··· Available records ···
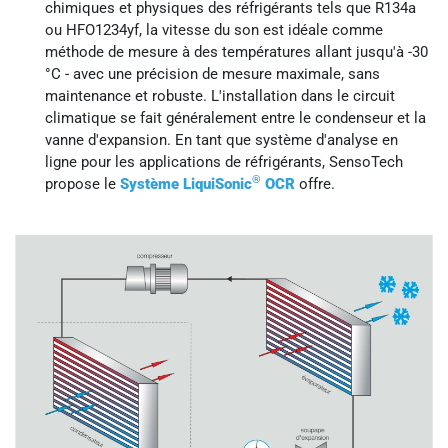
chimiques et physiques des réfrigérants tels que R134a
ou HFO1234yf, la vitesse du son est idéale comme
méthode de mesure à des températures allant jusqu'à -30
°C - avec une précision de mesure maximale, sans
maintenance et robuste. L'installation dans le circuit
climatique se fait généralement entre le condenseur et la
vanne d'expansion. En tant que système d'analyse en
ligne pour les applications de réfrigérants, SensoTech
®
propose le
Système LiquiSonic
OCR
offre.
···
Repeat each record exactly as shown above, dropping all images.

chimiques et physiques des réfrigérants tels que R134a
ou HFO1234yf, la vitesse du son est idéale comme
méthode de mesure à des températures allant jusqu'à -30
°C - avec une précision de mesure maximale, sans
maintenance et robuste. L'installation dans le circuit
climatique se fait généralement entre le condenseur et la
vanne d'expansion. En tant que système d'analyse en
ligne pour les applications de réfrigérants, SensoTech
®
propose le
Système LiquiSonic
OCR
offre.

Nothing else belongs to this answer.